» Records provided:
---

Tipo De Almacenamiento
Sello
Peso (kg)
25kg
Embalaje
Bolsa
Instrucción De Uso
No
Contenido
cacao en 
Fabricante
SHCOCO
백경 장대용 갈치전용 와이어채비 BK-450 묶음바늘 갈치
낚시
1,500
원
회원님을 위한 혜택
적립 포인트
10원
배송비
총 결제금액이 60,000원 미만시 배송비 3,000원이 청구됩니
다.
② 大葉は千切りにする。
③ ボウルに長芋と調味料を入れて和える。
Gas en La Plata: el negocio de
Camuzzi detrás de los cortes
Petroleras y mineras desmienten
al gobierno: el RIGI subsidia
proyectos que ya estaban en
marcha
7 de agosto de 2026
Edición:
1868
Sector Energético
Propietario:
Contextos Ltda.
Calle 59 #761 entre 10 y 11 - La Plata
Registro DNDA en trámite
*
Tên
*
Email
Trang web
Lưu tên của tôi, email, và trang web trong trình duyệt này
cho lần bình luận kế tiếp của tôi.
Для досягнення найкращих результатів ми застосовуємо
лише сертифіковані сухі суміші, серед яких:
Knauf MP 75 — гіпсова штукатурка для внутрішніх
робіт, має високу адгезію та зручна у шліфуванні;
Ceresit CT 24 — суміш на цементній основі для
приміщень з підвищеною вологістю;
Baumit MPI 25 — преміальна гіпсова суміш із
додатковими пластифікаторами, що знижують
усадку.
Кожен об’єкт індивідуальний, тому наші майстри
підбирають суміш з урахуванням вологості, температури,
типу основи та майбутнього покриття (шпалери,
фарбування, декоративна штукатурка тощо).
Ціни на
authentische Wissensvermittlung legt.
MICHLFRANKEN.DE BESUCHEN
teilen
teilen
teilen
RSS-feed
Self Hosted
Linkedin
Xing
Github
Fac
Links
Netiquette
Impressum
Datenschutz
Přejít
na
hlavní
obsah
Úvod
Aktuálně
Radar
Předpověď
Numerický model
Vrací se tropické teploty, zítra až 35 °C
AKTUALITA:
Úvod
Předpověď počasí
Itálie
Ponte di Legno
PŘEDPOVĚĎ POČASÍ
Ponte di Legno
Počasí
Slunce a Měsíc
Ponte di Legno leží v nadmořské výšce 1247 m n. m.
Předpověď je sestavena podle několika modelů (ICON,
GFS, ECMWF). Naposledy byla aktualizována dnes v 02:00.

---

Copy each line from the entries above that has the word "гіпсова" in it.

Knauf MP 75 — гіпсова штукатурка для внутрішніх
Baumit MPI 25 — преміальна гіпсова суміш із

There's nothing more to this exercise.